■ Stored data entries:
========

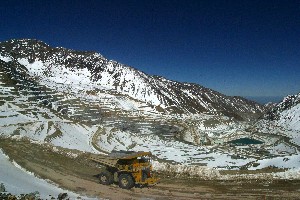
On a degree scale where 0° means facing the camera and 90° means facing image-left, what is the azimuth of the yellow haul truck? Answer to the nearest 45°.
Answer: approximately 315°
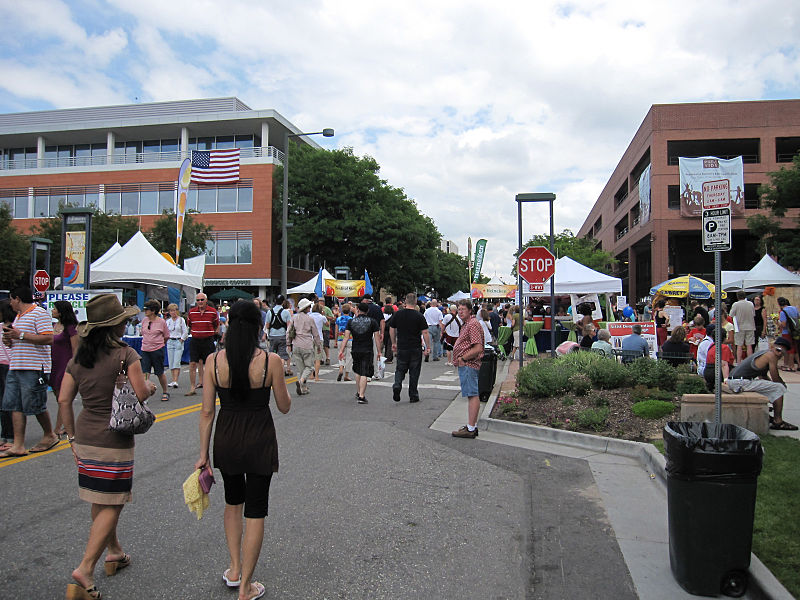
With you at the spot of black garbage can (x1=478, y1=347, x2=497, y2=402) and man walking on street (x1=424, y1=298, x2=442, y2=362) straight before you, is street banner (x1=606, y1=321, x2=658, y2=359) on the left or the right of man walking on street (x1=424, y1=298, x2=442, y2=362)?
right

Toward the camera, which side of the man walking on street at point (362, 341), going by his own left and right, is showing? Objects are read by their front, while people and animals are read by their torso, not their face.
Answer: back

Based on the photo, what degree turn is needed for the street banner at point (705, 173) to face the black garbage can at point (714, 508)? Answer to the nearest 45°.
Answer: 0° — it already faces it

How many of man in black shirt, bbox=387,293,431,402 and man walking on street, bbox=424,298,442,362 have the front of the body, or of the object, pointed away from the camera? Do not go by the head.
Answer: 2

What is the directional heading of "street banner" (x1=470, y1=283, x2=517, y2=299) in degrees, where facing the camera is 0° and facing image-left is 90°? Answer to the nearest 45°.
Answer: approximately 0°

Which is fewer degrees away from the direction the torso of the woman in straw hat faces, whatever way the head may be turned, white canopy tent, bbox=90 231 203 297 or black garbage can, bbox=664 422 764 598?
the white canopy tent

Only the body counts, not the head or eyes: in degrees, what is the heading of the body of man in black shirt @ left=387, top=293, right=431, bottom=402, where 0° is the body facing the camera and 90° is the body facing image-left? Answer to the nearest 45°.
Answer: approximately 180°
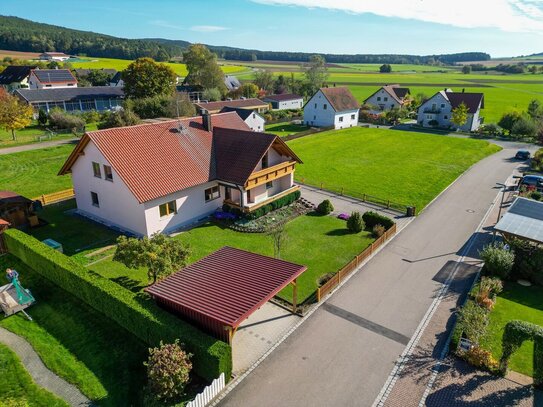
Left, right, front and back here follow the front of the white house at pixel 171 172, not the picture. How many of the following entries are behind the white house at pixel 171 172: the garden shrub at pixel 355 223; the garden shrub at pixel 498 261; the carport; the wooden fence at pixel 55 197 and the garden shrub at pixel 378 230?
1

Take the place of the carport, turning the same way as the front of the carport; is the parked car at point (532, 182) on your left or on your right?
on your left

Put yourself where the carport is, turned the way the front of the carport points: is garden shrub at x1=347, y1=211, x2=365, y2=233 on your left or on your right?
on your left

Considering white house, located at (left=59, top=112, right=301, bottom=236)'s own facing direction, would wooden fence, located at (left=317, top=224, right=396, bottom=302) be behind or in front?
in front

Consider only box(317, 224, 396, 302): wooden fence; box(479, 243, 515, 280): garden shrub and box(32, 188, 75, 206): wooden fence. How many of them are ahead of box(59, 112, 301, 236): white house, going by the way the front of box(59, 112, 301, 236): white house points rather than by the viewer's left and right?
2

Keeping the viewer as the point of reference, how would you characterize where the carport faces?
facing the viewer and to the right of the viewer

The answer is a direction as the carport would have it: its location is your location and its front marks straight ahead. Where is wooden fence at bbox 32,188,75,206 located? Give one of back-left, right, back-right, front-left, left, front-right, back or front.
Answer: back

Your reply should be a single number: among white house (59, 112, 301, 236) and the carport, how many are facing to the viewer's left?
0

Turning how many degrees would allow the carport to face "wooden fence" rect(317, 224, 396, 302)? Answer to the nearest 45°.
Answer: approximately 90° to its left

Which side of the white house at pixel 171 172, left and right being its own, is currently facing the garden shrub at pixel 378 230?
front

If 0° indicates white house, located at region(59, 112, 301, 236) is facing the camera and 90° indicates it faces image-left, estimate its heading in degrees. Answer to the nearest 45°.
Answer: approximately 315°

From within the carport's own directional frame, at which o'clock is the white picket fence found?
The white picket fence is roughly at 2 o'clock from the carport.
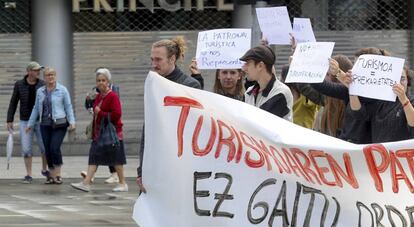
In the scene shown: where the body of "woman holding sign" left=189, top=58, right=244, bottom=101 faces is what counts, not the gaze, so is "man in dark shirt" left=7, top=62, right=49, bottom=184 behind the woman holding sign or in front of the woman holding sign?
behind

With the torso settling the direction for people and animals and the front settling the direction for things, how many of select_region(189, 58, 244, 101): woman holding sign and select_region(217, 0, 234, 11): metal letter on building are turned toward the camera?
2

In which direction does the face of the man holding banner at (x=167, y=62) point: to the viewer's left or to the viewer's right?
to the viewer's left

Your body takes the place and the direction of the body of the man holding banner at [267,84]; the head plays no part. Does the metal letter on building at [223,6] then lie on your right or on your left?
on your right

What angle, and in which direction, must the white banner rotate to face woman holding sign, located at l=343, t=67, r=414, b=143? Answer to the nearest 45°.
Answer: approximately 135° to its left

========

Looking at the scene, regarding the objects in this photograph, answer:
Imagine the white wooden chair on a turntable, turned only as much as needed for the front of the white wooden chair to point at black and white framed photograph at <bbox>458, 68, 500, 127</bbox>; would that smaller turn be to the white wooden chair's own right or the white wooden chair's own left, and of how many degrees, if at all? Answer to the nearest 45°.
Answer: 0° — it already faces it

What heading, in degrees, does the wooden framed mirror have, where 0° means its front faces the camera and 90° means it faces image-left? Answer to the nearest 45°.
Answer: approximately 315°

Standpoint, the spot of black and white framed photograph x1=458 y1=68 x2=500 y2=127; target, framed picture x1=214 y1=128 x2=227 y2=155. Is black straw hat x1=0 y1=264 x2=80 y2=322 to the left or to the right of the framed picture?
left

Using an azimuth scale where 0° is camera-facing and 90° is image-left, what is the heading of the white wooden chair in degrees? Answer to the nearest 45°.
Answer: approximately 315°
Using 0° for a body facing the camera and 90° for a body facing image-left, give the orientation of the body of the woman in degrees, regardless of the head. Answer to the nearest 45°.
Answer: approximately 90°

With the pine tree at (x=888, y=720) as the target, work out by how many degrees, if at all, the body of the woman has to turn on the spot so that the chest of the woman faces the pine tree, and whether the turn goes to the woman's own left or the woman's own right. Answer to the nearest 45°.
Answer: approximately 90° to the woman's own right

========

■ WORK ITEM:
Print the portion of the records above that begins with the line containing "What is the directional" and ends with the line containing "the white canopy tent", including both of those lines, reproducing every line precisely.

■ TASK ANSWER:
What is the directional heading of "street banner" (x1=470, y1=283, x2=517, y2=299) in degrees, where facing the camera is 0° and facing image-left is 90°? Answer to the nearest 45°.
Answer: approximately 0°

Which is fewer degrees away from the direction the torso of the woman in straw hat faces, whatever way the head may be turned, white canopy tent, bbox=90 231 203 297 or black garbage can, bbox=664 422 764 598?
the white canopy tent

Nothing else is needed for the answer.